G. BILLETS VENDUS DIRECTEMENT AU GRAND PUBLIC PAR LE CFO

Vente des Pass France 98

(18) Le Pass France 98 consistait en un ensemble de cinq ou six billets d'entrée séparés. Exception faite des rencontres ayant lieu dans trois des dix stades de la Coupe du monde, le Pass France 98 donnait le droit à son détenteur d'assister à une série de rencontres se déroulant dans un stade précis, à savoir toutes les rencontres de la première phase et un match de huitièmes de finales(10). La première phase et les huitièmes de finale ont eu lieu, selon les stades, sur une période de 13 à 20 jours.

(19) En réalité, le Pass France 98 a été mis sur le marché et vendu exclusivement par le CFO au grand public en mesure de fournir une adresse en France, ces ventes ayant eu lieu bien avant le tirage au sort des poules du 4 décembre 1997, c'est-à-dire avant que l'on sache quelles équipes se rencontreraient lors des matches de la première phase. La vente du Pass France 98 avant le tirage au sort déterminant la composition des poules a été jugée nécessaire par le CFO, d'une part pour veiller, dans la mesure du possible, à ce que tous les matches de la première phase et des huitièmes de finale se jouent devant un public nombreux, indépendamment de l'identité des équipes participantes, et d'autre part pour fournir au CFO le financement nécessaire avant le début du tournoi.

(20) Le CFO a vendu "en aveugle", au grand public, un total de 393200 billets d'entrée - intégrés à des Pass France 98 - entre le 27 novembre 1996 et le 27 mai 1997, ce qui représente environ 15 % du nombre total de billets disponibles pour la phase finale et 6 % des revenus tirés par le CFO de la vente des billets.
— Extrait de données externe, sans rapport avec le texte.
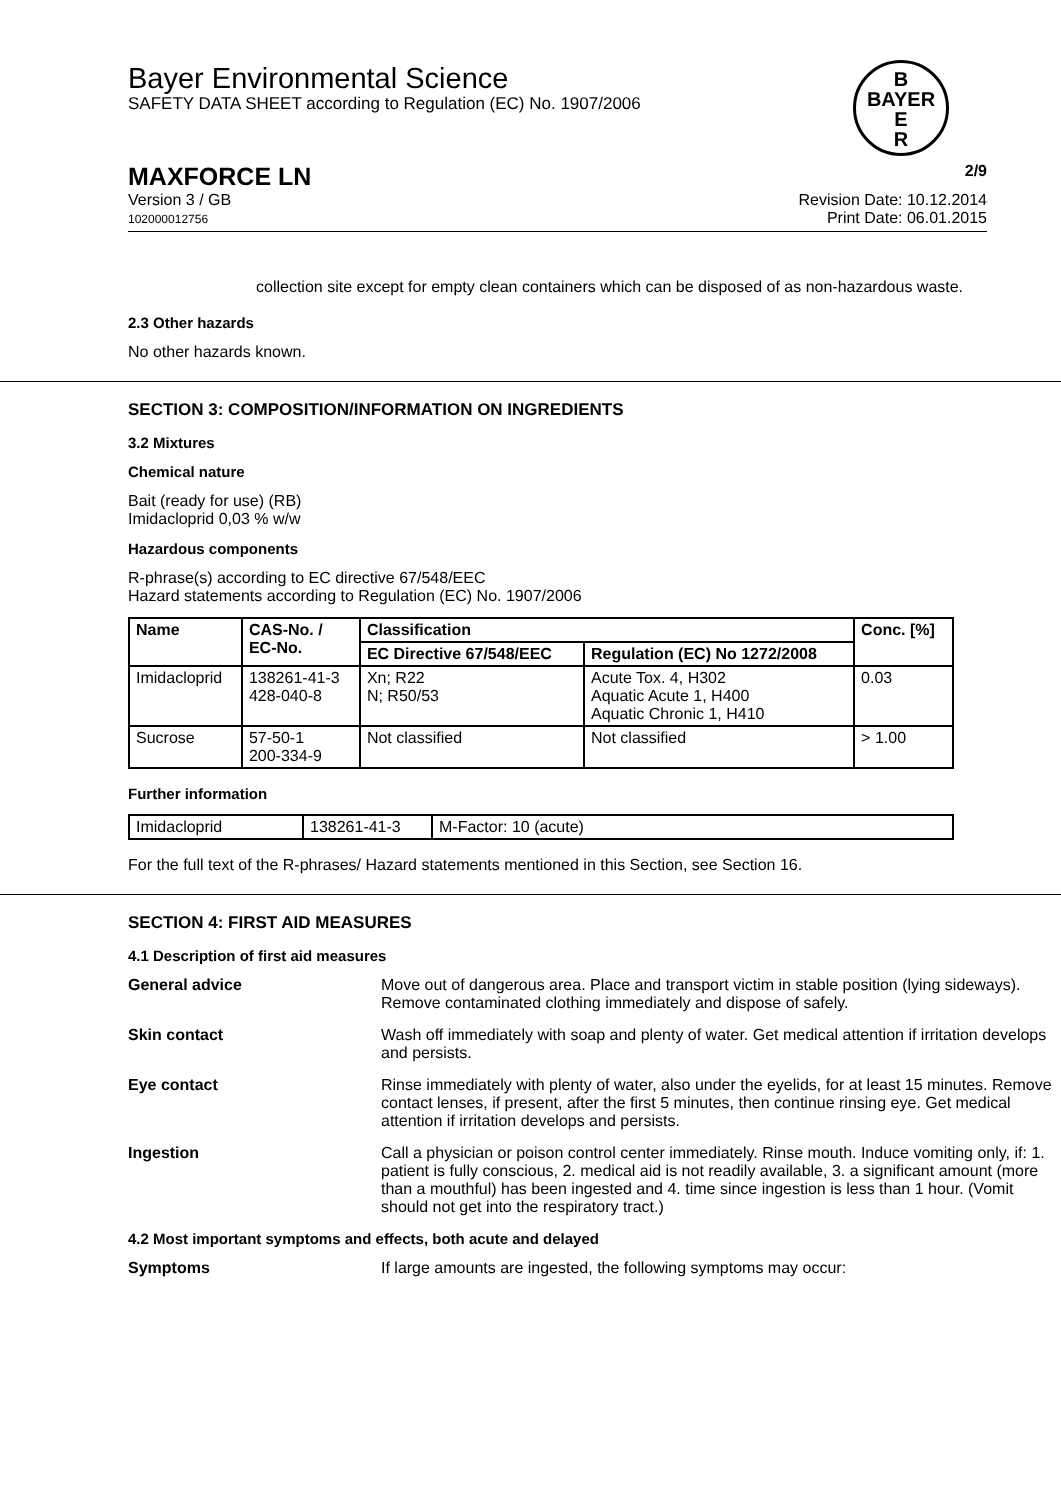Bayer Environmental Science
SAFETY DATA SHEET according to Regulation (EC) No. 1907/2006
B
BAYER
E
R
MAXFORCE LN 2/9
Version 3 / GB
102000012756
Revision Date: 10.12.2014
Print Date: 06.01.2015
collection site except for empty clean containers which can be disposed of as non-hazardous waste.
2.3 Other hazards
No other hazards known.
SECTION 3: COMPOSITION/INFORMATION ON INGREDIENTS
3.2 Mixtures
Chemical nature
Bait (ready for use) (RB)
Imidacloprid 0,03 % w/w
Hazardous components
R-phrase(s) according to EC directive 67/548/EEC
Hazard statements according to Regulation (EC) No. 1907/2006
| Name | CAS-No. / EC-No. | Classification | | Conc. [%] |
| --- | --- | --- | --- | --- |
| | | EC Directive 67/548/EEC | Regulation (EC) No 1272/2008 | |
| Imidacloprid | 138261-41-3 428-040-8 | Xn; R22 N; R50/53 | Acute Tox. 4, H302 Aquatic Acute 1, H400 Aquatic Chronic 1, H410 | 0.03 |
| Sucrose | 57-50-1 200-334-9 | Not classified | Not classified | > 1.00 |
Further information
| Imidacloprid | 138261-41-3 | M-Factor: 10 (acute) |
For the full text of the R-phrases/ Hazard statements mentioned in this Section, see Section 16.
SECTION 4: FIRST AID MEASURES
4.1 Description of first aid measures
General advice Move out of dangerous area. Place and transport victim in stable position (lying sideways). Remove contaminated clothing immediately and dispose of safely.
Skin contact Wash off immediately with soap and plenty of water. Get medical attention if irritation develops and persists.
Eye contact Rinse immediately with plenty of water, also under the eyelids, for at least 15 minutes. Remove contact lenses, if present, after the first 5 minutes, then continue rinsing eye. Get medical attention if irritation develops and persists.
Ingestion Call a physician or poison control center immediately. Rinse mouth. Induce vomiting only, if: 1. patient is fully conscious, 2. medical aid is not readily available, 3. a significant amount (more than a mouthful) has been ingested and 4. time since ingestion is less than 1 hour. (Vomit should not get into the respiratory tract.)
4.2 Most important symptoms and effects, both acute and delayed
Symptoms If large amounts are ingested, the following symptoms may occur: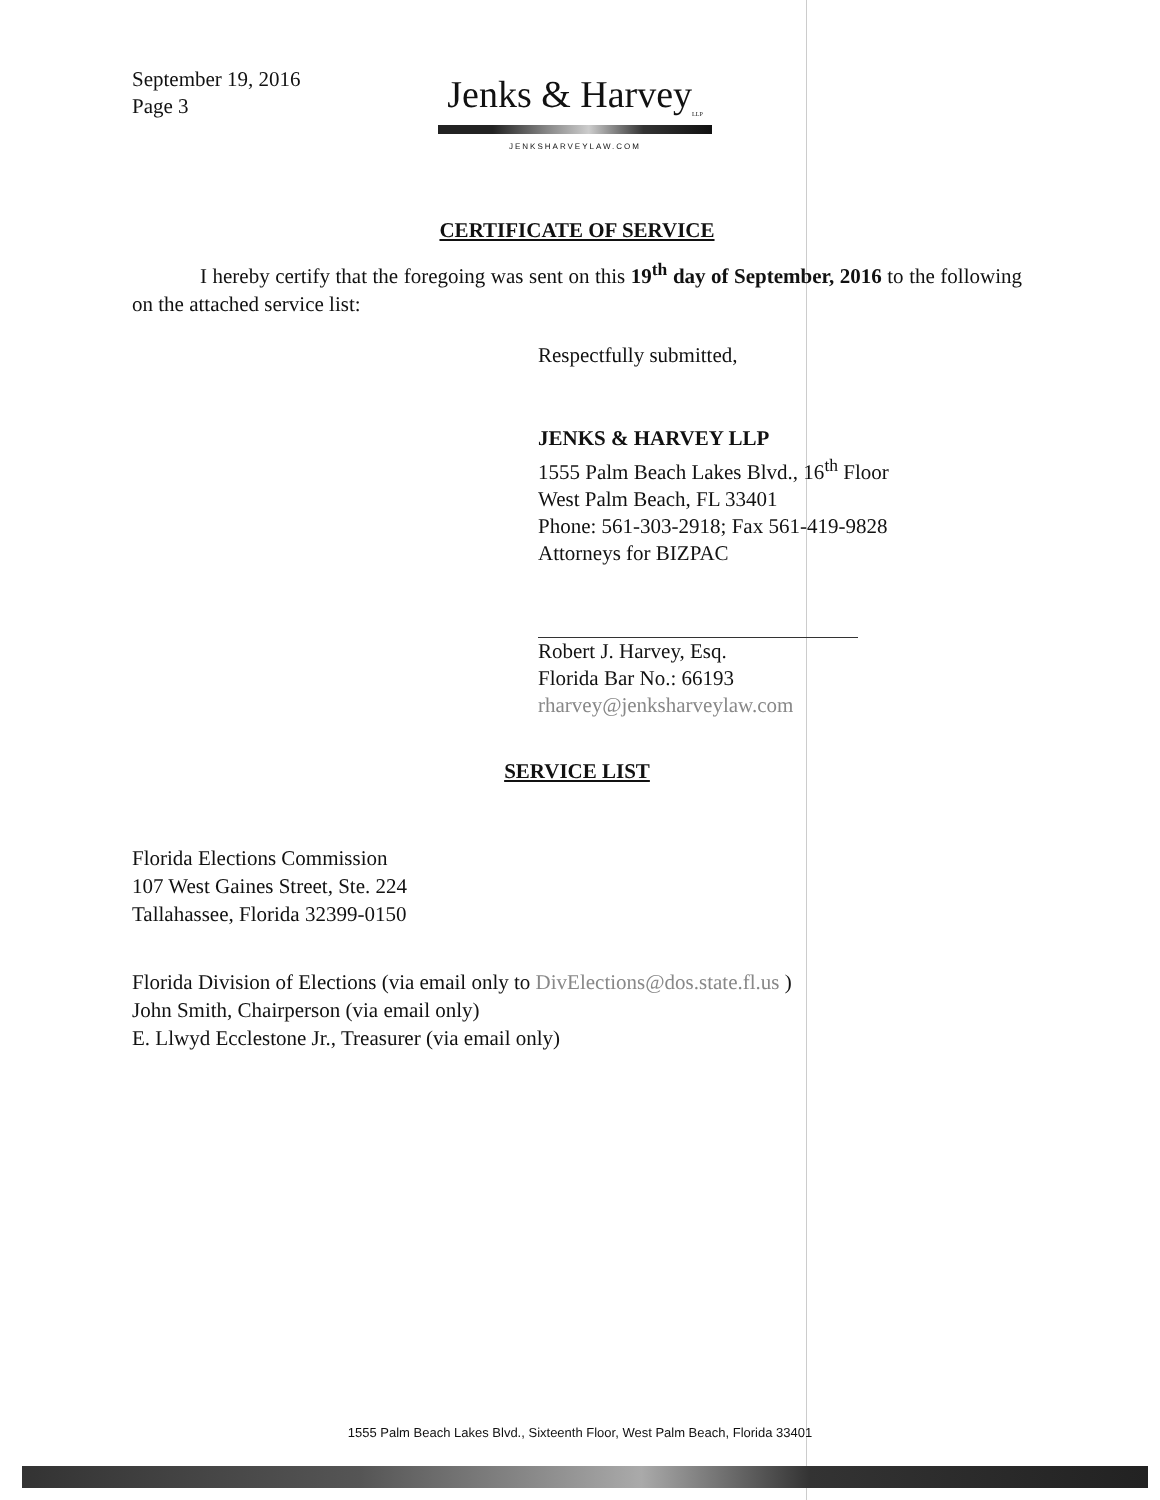September 19, 2016
Page 3
Jenks & Harvey<sub>LLP</sub>
JENKSHARVEYLAW.COM
CERTIFICATE OF SERVICE
I hereby certify that the foregoing was sent on this 19<sup>th</sup> day of September, 2016 to the following on the attached service list:
Respectfully submitted,
JENKS & HARVEY LLP
1555 Palm Beach Lakes Blvd., 16<sup>th</sup> Floor
West Palm Beach, FL 33401
Phone: 561-303-2918; Fax 561-419-9828
Attorneys for BIZPAC
Robert J. Harvey, Esq.
Florida Bar No.: 66193
rharvey@jenksharveylaw.com
SERVICE LIST
Florida Elections Commission
107 West Gaines Street, Ste. 224
Tallahassee, Florida 32399-0150
Florida Division of Elections (via email only to DivElections@dos.state.fl.us )
John Smith, Chairperson (via email only)
E. Llwyd Ecclestone Jr., Treasurer (via email only)
1555 Palm Beach Lakes Blvd., Sixteenth Floor, West Palm Beach, Florida 33401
Les Pass France 98 vendus par le CFO ont été achetés, dans une proportion variant, selon les stades, de 71 % à 91 %, par le grand public résidant dans le département du stade ou dans les départements limitrophes.

Vente des billets d'entrée individuels

(21) Le CFO a vendu des billets individuels au grand public en deux tranches:

Première tranche (du l8 septembre au 18 octobre 1997)

(22) Pour la première tranche, le CFO a invité le grand public pouvant indiquer une adresse en France à introduire des demandes pour environ 181000 billets, portant sur le match d'ouverture, les quarts de finale, les demi-finales, la petite finale et la finale.

(23) Les demandes relatives à ces billets devaient être déposées auprès du CFO entre le 18 septembre et le 18 octobre 1997. Quelque 1,043 million de demandes ayant été reçues, un tirage au sort a été organisé le 19 décembre 1997, afin de déterminer les demandes retenues. La vente de billets d'entrée individuels en 1997 a représenté à peu près 7 % du nombre total de billets disponibles pour les rencontres de la phase finale, et une proportion identique de l'ensemble des revenus du CFO tirés de la billetterie.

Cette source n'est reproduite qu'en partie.